▶ **WHAT YOU SHOULD DO**:
Output all records below verbatim.

Collected data entries

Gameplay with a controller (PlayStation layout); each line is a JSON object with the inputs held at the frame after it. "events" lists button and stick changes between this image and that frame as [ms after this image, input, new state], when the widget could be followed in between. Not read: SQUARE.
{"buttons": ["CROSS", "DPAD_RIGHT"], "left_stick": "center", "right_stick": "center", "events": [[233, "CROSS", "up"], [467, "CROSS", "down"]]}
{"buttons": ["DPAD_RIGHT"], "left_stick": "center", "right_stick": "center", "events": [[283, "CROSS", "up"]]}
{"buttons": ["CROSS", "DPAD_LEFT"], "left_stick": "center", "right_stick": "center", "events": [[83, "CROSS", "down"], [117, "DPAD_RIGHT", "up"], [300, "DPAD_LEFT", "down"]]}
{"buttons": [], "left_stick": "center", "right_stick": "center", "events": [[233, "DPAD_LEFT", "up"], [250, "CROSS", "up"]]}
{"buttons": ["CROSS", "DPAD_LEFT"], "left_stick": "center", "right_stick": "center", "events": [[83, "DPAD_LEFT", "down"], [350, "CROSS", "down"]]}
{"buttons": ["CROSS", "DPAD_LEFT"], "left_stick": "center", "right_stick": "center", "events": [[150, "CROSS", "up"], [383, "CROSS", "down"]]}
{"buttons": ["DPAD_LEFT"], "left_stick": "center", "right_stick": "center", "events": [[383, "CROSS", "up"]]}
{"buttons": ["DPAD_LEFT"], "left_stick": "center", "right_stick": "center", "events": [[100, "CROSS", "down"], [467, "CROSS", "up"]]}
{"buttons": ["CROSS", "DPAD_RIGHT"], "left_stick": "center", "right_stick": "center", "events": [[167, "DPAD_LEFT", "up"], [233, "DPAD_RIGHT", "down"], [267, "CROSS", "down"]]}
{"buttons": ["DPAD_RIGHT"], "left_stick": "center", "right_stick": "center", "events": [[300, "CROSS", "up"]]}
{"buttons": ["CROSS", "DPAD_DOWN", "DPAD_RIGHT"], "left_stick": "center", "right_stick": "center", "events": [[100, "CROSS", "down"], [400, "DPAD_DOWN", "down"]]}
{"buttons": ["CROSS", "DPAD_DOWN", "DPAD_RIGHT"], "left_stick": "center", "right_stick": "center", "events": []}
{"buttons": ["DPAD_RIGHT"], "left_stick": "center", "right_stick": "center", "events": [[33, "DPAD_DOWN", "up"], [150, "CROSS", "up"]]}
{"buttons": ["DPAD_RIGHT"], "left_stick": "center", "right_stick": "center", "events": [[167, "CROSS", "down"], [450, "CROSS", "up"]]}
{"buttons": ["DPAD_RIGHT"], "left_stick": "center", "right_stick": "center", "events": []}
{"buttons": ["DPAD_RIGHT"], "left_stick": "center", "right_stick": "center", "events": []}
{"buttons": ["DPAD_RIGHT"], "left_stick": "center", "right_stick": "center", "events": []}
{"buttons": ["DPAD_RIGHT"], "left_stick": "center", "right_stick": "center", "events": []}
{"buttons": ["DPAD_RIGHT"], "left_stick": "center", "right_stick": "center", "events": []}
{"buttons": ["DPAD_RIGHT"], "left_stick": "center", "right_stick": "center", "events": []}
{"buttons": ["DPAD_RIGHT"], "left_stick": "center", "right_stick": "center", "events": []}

▶ **TASK ANSWER**:
Gameplay with a controller (PlayStation layout); each line is a JSON object with the inputs held at the frame after it. "events" lists button and stick changes between this image and that frame as [ms after this image, input, new state], when the widget could be followed in between. Not read: SQUARE.
{"buttons": ["CROSS", "DPAD_RIGHT"], "left_stick": "center", "right_stick": "center", "events": [[233, "CROSS", "up"], [467, "CROSS", "down"]]}
{"buttons": ["DPAD_RIGHT"], "left_stick": "center", "right_stick": "center", "events": [[283, "CROSS", "up"]]}
{"buttons": ["CROSS", "DPAD_LEFT"], "left_stick": "center", "right_stick": "center", "events": [[83, "CROSS", "down"], [117, "DPAD_RIGHT", "up"], [300, "DPAD_LEFT", "down"]]}
{"buttons": [], "left_stick": "center", "right_stick": "center", "events": [[233, "DPAD_LEFT", "up"], [250, "CROSS", "up"]]}
{"buttons": ["CROSS", "DPAD_LEFT"], "left_stick": "center", "right_stick": "center", "events": [[83, "DPAD_LEFT", "down"], [350, "CROSS", "down"]]}
{"buttons": ["CROSS", "DPAD_LEFT"], "left_stick": "center", "right_stick": "center", "events": [[150, "CROSS", "up"], [383, "CROSS", "down"]]}
{"buttons": ["DPAD_LEFT"], "left_stick": "center", "right_stick": "center", "events": [[383, "CROSS", "up"]]}
{"buttons": ["DPAD_LEFT"], "left_stick": "center", "right_stick": "center", "events": [[100, "CROSS", "down"], [467, "CROSS", "up"]]}
{"buttons": ["CROSS", "DPAD_RIGHT"], "left_stick": "center", "right_stick": "center", "events": [[167, "DPAD_LEFT", "up"], [233, "DPAD_RIGHT", "down"], [267, "CROSS", "down"]]}
{"buttons": ["DPAD_RIGHT"], "left_stick": "center", "right_stick": "center", "events": [[300, "CROSS", "up"]]}
{"buttons": ["CROSS", "DPAD_DOWN", "DPAD_RIGHT"], "left_stick": "center", "right_stick": "center", "events": [[100, "CROSS", "down"], [400, "DPAD_DOWN", "down"]]}
{"buttons": ["CROSS", "DPAD_DOWN", "DPAD_RIGHT"], "left_stick": "center", "right_stick": "center", "events": []}
{"buttons": ["DPAD_RIGHT"], "left_stick": "center", "right_stick": "center", "events": [[33, "DPAD_DOWN", "up"], [150, "CROSS", "up"]]}
{"buttons": ["DPAD_RIGHT"], "left_stick": "center", "right_stick": "center", "events": [[167, "CROSS", "down"], [450, "CROSS", "up"]]}
{"buttons": ["DPAD_RIGHT"], "left_stick": "center", "right_stick": "center", "events": []}
{"buttons": ["DPAD_RIGHT"], "left_stick": "center", "right_stick": "center", "events": []}
{"buttons": ["DPAD_RIGHT"], "left_stick": "center", "right_stick": "center", "events": []}
{"buttons": ["DPAD_RIGHT"], "left_stick": "center", "right_stick": "center", "events": []}
{"buttons": ["DPAD_RIGHT"], "left_stick": "center", "right_stick": "center", "events": []}
{"buttons": ["DPAD_RIGHT"], "left_stick": "center", "right_stick": "center", "events": []}
{"buttons": ["DPAD_RIGHT"], "left_stick": "center", "right_stick": "center", "events": []}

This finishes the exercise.